Der „Praeceptor Germaniae“/Lehrmeister Deutschlands wurde  um 780 in Mainz geboren und in der Klosterschule Fulda erzogen. Von Kind an mit den Regeln des heiligen Benedikt vertraut, entschied er sich, in den Benediktinerorden einzutreten. Nach seiner  Weihe zum Diakon schickte der Abt von Fulda den jungen Rabanus an die berühmteste Klosterschule der damaligen Zeit; nach Tours. Er studierte dort bei Alkuin, dem Berater Karls des Großen, bis er nach Fulda zurückgerufen wurde. Unter seiner Leitung entwickelte sich die  Klosterschule zu einer berühmten Bildungsstätte im fränkischen  Reich. Seine bekanntesten Schüler waren unter anderen Walafried Strabo  und Otfried von Weißenburg.

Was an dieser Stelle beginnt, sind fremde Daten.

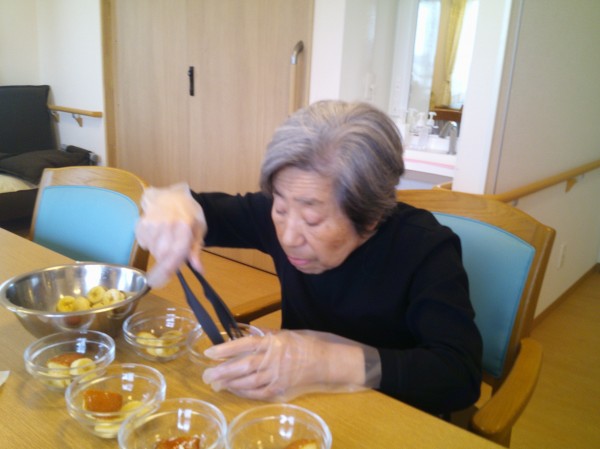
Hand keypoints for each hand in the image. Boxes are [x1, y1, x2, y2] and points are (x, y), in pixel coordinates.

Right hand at [135, 183, 205, 286]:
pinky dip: (150, 244)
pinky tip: (157, 235)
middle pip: (161, 255)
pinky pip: (143, 244)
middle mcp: (166, 224)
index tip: (161, 282)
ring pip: (152, 250)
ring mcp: (151, 223)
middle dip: (165, 261)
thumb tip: (199, 270)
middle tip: (172, 257)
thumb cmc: (189, 215)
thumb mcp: (198, 231)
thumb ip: (195, 250)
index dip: (168, 270)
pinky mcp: (140, 223)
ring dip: (159, 252)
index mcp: (184, 226)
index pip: (175, 253)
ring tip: (166, 240)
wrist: (173, 196)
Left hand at [202, 330, 379, 400]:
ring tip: (216, 383)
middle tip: (206, 374)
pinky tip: (234, 390)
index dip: (225, 349)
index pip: (245, 344)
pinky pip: (259, 393)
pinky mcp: (282, 389)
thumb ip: (266, 335)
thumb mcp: (286, 333)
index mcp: (274, 342)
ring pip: (248, 382)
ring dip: (230, 383)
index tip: (209, 352)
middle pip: (243, 366)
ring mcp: (278, 376)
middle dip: (222, 370)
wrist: (328, 362)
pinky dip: (245, 393)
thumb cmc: (307, 343)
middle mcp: (274, 359)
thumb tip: (245, 334)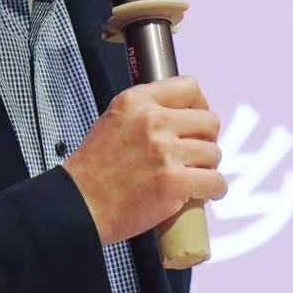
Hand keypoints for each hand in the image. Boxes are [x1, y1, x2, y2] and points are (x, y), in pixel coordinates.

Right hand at [62, 76, 225, 244]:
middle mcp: (152, 121)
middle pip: (209, 121)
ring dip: (208, 167)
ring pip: (213, 153)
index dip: (199, 106)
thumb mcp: (113, 121)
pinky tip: (205, 192)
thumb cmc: (93, 171)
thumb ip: (145, 113)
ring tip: (194, 177)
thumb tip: (181, 115)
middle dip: (206, 140)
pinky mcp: (173, 182)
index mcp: (137, 101)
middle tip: (195, 155)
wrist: (78, 205)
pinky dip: (214, 189)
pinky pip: (215, 182)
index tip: (196, 122)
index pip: (189, 88)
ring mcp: (164, 152)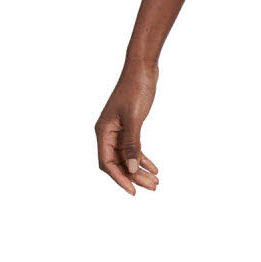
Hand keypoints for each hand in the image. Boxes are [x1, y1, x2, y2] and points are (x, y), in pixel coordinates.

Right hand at [95, 60, 159, 194]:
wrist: (142, 70)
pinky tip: (155, 169)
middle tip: (154, 187)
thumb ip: (132, 144)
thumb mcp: (134, 119)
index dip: (119, 178)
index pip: (107, 162)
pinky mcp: (129, 127)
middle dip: (135, 177)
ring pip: (127, 157)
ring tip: (157, 182)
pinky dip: (143, 159)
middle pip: (118, 163)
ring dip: (140, 171)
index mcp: (103, 131)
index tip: (134, 191)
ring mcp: (118, 130)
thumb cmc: (135, 90)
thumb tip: (132, 168)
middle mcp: (108, 132)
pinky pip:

822 zum Abt gewählt, förderte er den wissenschaftlichen, künstlerischen, geistlichen und wirtschaftlichen Fortschritt des Klosters. Nach der Teilung des Frankenreiches – er hatte sich für Lothar, der nun das Mittelreich erhielt  und dessen Anspruch auf das Gesamtreich er eingesetzt hatte – legte  er 842 die Abtswürde nieder und zog  sich auf den Petersberg in der  Nähe von Fulda zurück. Ludwig der Deutsche berief ihn 847  zum Erzbischof von Mainz, wo dieser  universale Gelehrte am 4. Februar 856 starb. Dargestellt wird Rabanus Maurus als Bischof im kirchlichen Ornat, Stab und Buch haltend. Er hat ein umfangreiches, in seiner Zeit weitverbreitetes Werk hinterlassen. Unter anderem gilt er auch als Verfasser  der Pfingsthymne „Veni creator spiritus“.

Sein Fest,der 4. Februar, wird besonders in Mainz gefeiert.